__Données stockées__
>>>
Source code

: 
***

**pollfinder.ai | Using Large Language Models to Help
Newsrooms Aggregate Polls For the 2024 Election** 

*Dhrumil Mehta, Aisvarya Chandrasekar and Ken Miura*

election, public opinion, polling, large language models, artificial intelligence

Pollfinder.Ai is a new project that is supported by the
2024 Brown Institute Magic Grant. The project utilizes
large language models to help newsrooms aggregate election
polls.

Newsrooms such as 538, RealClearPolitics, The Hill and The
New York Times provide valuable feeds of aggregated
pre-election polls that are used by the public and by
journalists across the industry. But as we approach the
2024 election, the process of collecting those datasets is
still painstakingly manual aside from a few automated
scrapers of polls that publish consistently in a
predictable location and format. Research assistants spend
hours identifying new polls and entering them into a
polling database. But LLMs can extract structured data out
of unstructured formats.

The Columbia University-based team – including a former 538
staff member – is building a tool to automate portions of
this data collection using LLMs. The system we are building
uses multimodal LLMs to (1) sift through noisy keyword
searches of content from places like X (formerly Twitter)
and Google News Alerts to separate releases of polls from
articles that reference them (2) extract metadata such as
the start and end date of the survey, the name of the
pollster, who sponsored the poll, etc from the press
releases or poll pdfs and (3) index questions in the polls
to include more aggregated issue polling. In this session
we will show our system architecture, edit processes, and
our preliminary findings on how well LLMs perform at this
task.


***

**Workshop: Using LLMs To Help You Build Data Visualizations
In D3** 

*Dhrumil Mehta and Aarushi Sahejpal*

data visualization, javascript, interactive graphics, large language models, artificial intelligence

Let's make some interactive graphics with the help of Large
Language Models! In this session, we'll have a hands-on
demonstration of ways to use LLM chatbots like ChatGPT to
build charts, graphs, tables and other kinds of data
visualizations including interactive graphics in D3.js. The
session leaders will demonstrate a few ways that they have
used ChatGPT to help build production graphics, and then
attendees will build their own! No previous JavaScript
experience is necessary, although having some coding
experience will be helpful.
<<<
__Consignes de travail__
Mettez sous forme de liste JSON de chaînes tout ce qui va de la ligne contenant « The Columbia University-based » jusqu'à la ligne contenant « uses multimodal LLMs » dans les enregistrements ci-dessus, ces deux lignes comprises. Faites une chaîne par ligne et omettez les lignes vides.

__Réponse__
[
  "The Columbia University-based team – including a former 538",
  "staff member – is building a tool to automate portions of",
  "this data collection using LLMs. The system we are building",
  "uses multimodal LLMs to (1) sift through noisy keyword"
]